We have multiple accounts at multiple brokerages. More accidental than planning and I’d thought of consolidating some. I’m rethinking that.
7 Likes
intercst, thanks for posting this ! I read the Boglehead link posted downthread as well. After reading this, I activated the MTL on my fido account, after talking to service rep. The rep told me it is not a problem at all to deactivate the lock in order to do a once a month xfer, he did advice waiting 1 business day before reactivating lock, so that xfer does indeed take place.
With all of the data breeches involving ss#'s, the odds are pretty high that my # is out there either now in the hands of crooks, or will soon be in the hands of crooks. I had received notification from my CU a couple of months ago, that the firm that compiles the monthly report all customers get had been hacked ( the CU had not been hacked, just the firm that formulates the report. But since ss#'s and other info is part of the data that the form compiler has access to, it is a near certainty that my ss# security has been compromised ).
Are hackers able to pirate text messages that are sent to your phone number, as part of 2FA ? I have not heard of this being an issue ( yet ,lol ), but just wondering if anybody has heard of that happening.
2 Likes
You should be sure to file an official complaint with that firm if you have not done so. They are required to substantiate you through at least 2 forms of ID. It is unlikely they verified that ID. It is unfortunately not uncommon for someone to use a fake ID with fake data (not your real DL#) and the firm will not verify that it is real.

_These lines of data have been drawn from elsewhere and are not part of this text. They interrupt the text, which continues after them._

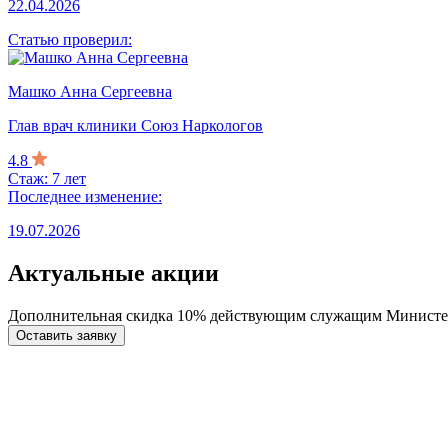
22.04.2026
Статью проверил:
Машко Анна Сергеевна
Глав врач клиники Союз Наркологов
4.8
Стаж: 7 лет
Последнее изменение:
19.07.2026
Актуальные акции
Дополнительная скидка 10% действующим служащим Министе
Оставить заявку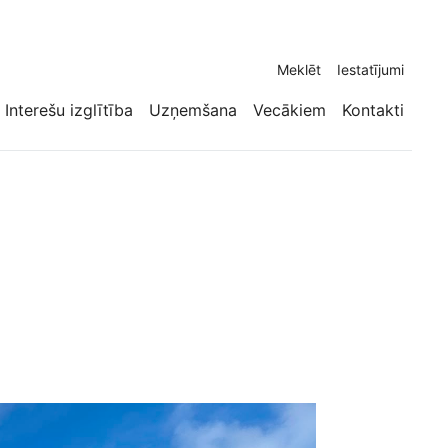
Meklēt
Iestatījumi
Interešu izglītība
Uzņemšana
Vecākiem
Kontakti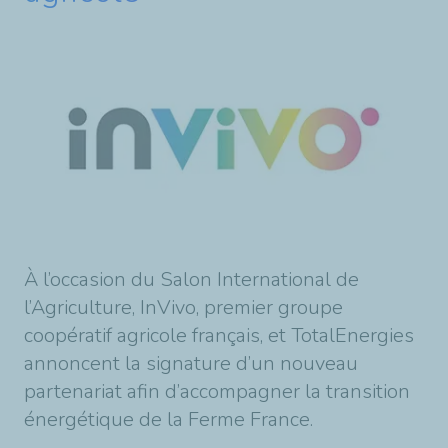
À l’occasion du Salon International de
l’Agriculture, InVivo, premier groupe
coopératif agricole français, et TotalEnergies
annoncent la signature d’un nouveau
partenariat afin d’accompagner la transition
énergétique de la Ferme France.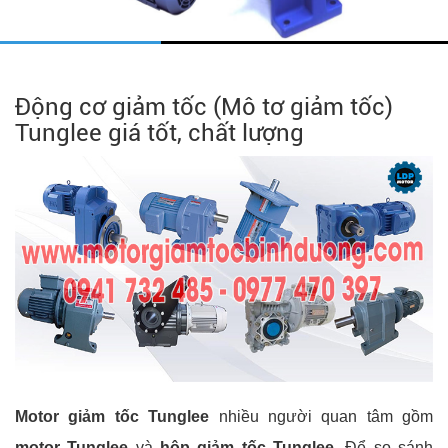
Động cơ giảm tốc (Mô tơ giảm tốc)
Tunglee giá tốt, chất lượng
Motor giảm tốc Tunglee
nhiều người quan tâm gồm
motor Tunglee
và
hộp giảm tốc Tunglee
. Để so sánh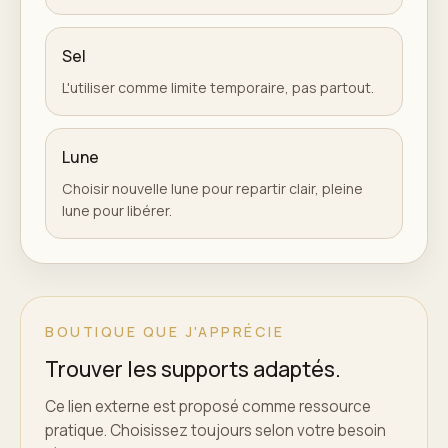
Sel
L'utiliser comme limite temporaire, pas partout.
Lune
Choisir nouvelle lune pour repartir clair, pleine
lune pour libérer.
BOUTIQUE QUE J'APPRÉCIE
Trouver les supports adaptés.
Ce lien externe est proposé comme ressource
pratique. Choisissez toujours selon votre besoin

Might also consider a complaint with the SEC and FINRA.
6 Likes
To recap, just so I am feeling this right:
-
These easy brokerage swaps have no legal mechanisms to prevent them
-
Most brokerages/mutual fund companies have an authentication protocol to intercept them e.g. emailing the customer immediately when account activity occurs. In this case, VANGUARD DOES NOT (Because there is no one forcing them to)
-
In the end the customer will not lose the money because there are laws assigning responsibility for these things.
I can still see how this can be circumvented but it would be more complex and require the perp to have almost all your vitals. Not impossible.
1 Like
Re: How they get account info
In the good old days when they mailed account statements the info was reasonably safe from poachers. But now papers are emailed. Are they encrypted?

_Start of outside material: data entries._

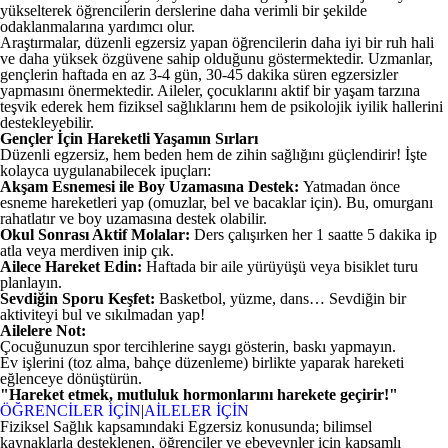
yükselterek öğrencilerin derslerine daha verimli bir şekilde
odaklanmalarına yardımcı olur.
Araştırmalar, düzenli egzersiz yapan öğrencilerin daha iyi bir ruh hali
ve daha yüksek özgüvene sahip olduğunu göstermektedir. Uzmanlar,
gençlerin haftada en az 3-4 gün, 30-45 dakika süren egzersizler
yapmasını önermektedir. Aileler, çocuklarını aktif bir yaşam tarzına
teşvik ederek hem fiziksel sağlıklarını hem de psikolojik iyilik hallerini
destekleyebilir.
Gençler İçin Hareketli Yaşamın Sırları
Düzenli egzersiz, hem beden hem de zihin sağlığını güçlendirir! İşte
kolayca uygulanabilecek ipuçları:
Akşam Esnemesi ile Boy Uzamasına Destek:
Yatmadan önce
esneme hareketleri yap (omuzlar, bel ve bacaklar için). Bu, omurganı
rahatlatır ve boy uzamasına destek olabilir.
Okul Sonrası Aktif Molalar:
Ders çalışırken her 1 saatte 5 dakika ip
atla veya merdiven inip çık.
Ailece Hareket Edin:
Haftada bir aile yürüyüşü veya bisiklet turu
planlayın.
Sevdiğin Sporu Keşfet:
Basketbol, yüzme, dans… Sevdiğin bir
aktiviteyi bul ve sıkılmadan yap!
Ailelere Not:
Çocuğunuzun spor tercihlerine saygı gösterin, baskı yapmayın.
Ev işlerini (toz alma, bahçe düzenleme) birlikte yaparak hareketi
eğlenceye dönüştürün.
"Hareket etmek, mutluluk hormonlarını harekete geçirir!"
ÖĞRENCİLER İÇİN
|
AİLELER İÇİN
Fiziksel Sağlık kapsamındaki Egzersiz konusunda; bilimsel
kaynaklarla desteklenen, öğrenciler ve ebeveynler için kapsamlı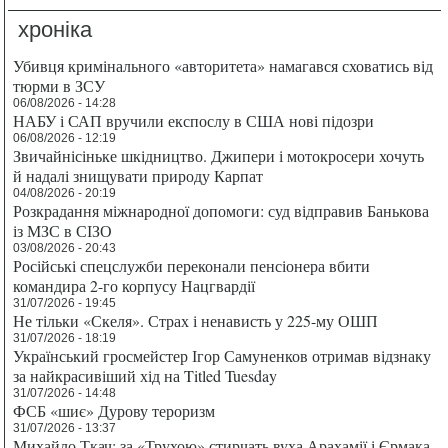
хроніка
Убивця кримінального «авторитета» намагався сховатись від
тюрми в ЗСУ
06/08/2026 - 14:28
НАБУ і САП вручили експослу в США нові підозри
06/08/2026 - 12:19
Звичайнісіньке шкідництво. Джипери і мотокросери хочуть
й надалі знищувати природу Карпат
04/08/2026 - 20:19
Розкрадання міжнародної допомоги: суд відправив Банькова
із МЗС в СІЗО
03/08/2026 - 20:43
Російські спецслужби переконали пенсіонера вбити
командира 2-го корпусу Нацгвардії
31/07/2026 - 19:45
Не тільки «Скеля». Страх і ненависть у 225-му ОШП
31/07/2026 - 18:19
Український гросмейстер Ігор Самуненков отримав відзнаку
за найкрасивіший хід на Titled Tuesday
31/07/2026 - 14:48
ФСБ «шиє» Дурову тероризм
31/07/2026 - 13:37
Михайло Ткач: за «Трухою» стирчать вуха Арахамії і Єрмака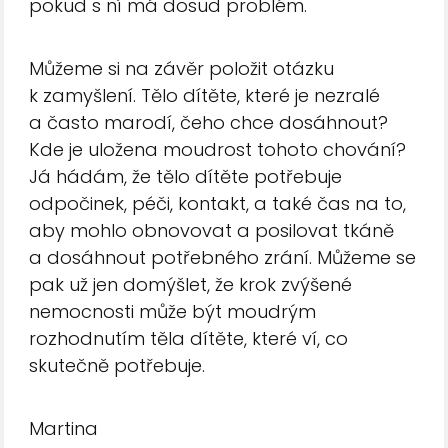
pokud s ní má dosud problém.
Můžeme si na závěr položit otázku
k zamyšlení. Tělo dítěte, které je nezralé
a často marodí, čeho chce dosáhnout?
Kde je uložena moudrost tohoto chování?
Já hádám, že tělo dítěte potřebuje
odpočinek, péči, kontakt, a také čas na to,
aby mohlo obnovovat a posilovat tkáně
a dosáhnout potřebného zrání. Můžeme se
pak už jen domýšlet, že krok zvýšené
nemocnosti může být moudrým
rozhodnutím těla dítěte, které ví, co
skutečně potřebuje.
Martina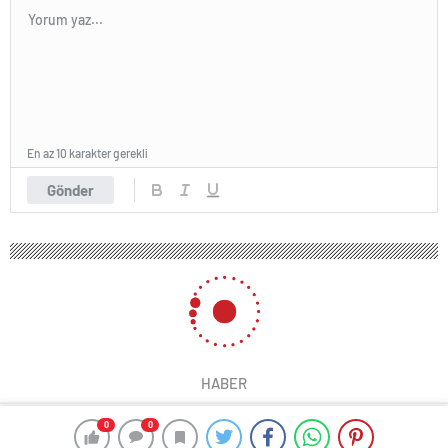
En az 10 karakter gerekli
Gönder
HABER
0
0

Same problem with checks. Magnetic ink made copies easy to detect. But photo deposit removes this safeguard.
Maybe the old paper way is safer. Fraudsters are clever at learning new methods.
2 Likes
Speak for yourself pilgrim.
hmmm 
Steve
Does anybody have a list of brokers that do notify their customers? I may switch my Vanguard account if I find a safer alternative.
2 Likes
Ahh, so they opened an account at Denver in your name and your SS number? I really need to be on the lookout for that.

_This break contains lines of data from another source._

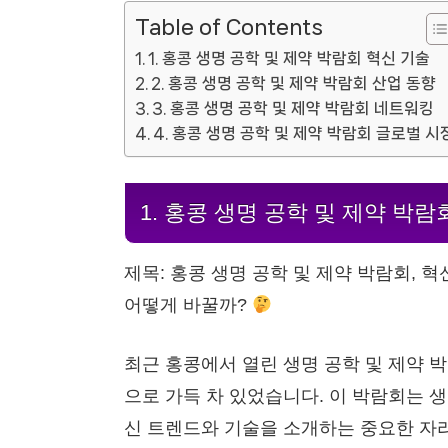
Table of Contents
1. 홍콩 생명 공학 및 제약 박람회 혁신 기술
2. 홍콩 생명 공학 및 제약 박람회 산업 동향
3. 홍콩 생명 공학 및 제약 박람회 네트워킹
4. 홍콩 생명 공학 및 제약 박람회 글로벌 시
1. 홍콩 생명 공학 및 제약 박람
제목: 홍콩 생명 공학 및 제약 박람회, 
어떻게 바꿀까?
최근 홍콩에서 열린 생명 공학 및 제약 
으로 가득 차 있었습니다. 이 박람회는 
신 트렌드와 기술을 소개하는 중요한 자리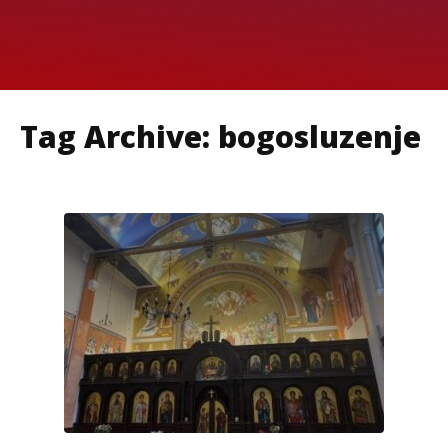
Tag Archive: bogosluzenje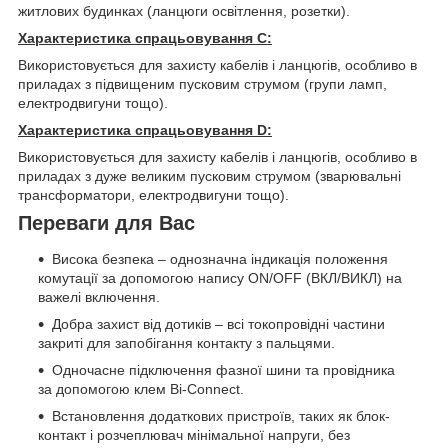
житлових будинках (ланцюги освітлення, розетки).
Характеристика спрацьовування C:
Використовується для захисту кабелів і ланцюгів, особливо в
приладах з підвищеним пусковим струмом (групи ламп,
електродвигуни тощо).
Характеристика спрацьовування D:
Використовується для захисту кабелів і ланцюгів, особливо в
приладах з дуже великим пусковим струмом (зварювальні
трансформатори, електродвигуни тощо).
Переваги для Вас
Висока безпека – однозначна індикація положення
комутації за допомогою напису ON/OFF (ВКЛ/ВИКЛ) на
важелі включення.
Добра захист від дотиків – всі токопровідні частини
закриті для запобігання контакту з пальцями.
Одночасне підключення фазної шини та провідника
за допомогою клем Bi-Connect.
Встановлення додаткових пристроїв, таких як блок-
контакт і розчеплювач мінімальної напруги, без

When it comes to brokerage accounts, this can’t be correct. Because during the time you lose access (to money, shares, trading, etc), you can’t make trades you may want to make. And they don’t reimburse you for trades you couldn’t make.
2 Likes
That’s a possibility. I use TurboTax and download my Vanguard data into the program. That would have all the account numbers.
intercst
3 Likes
Where in Turbotax do they put “all the account numbers” from brokerage accounts?
Ahhh, I see it in the 1099-B worksheet! Why would they do that??? Stupid.
Well, at least in this case. It was an account I never trade, so as long as Vanguard restores the same number of mutual fund shares to the account , I’m fine.
But yea, if you’re a trader, it’s different.
intercst
Because many brokerage reports cover multiple accounts: IRAs, Roth IRAs, 529 plans, etc. Account numbers do make clear which one you are looking at. Or of course you could give them nicknames. But does that resolve the issue?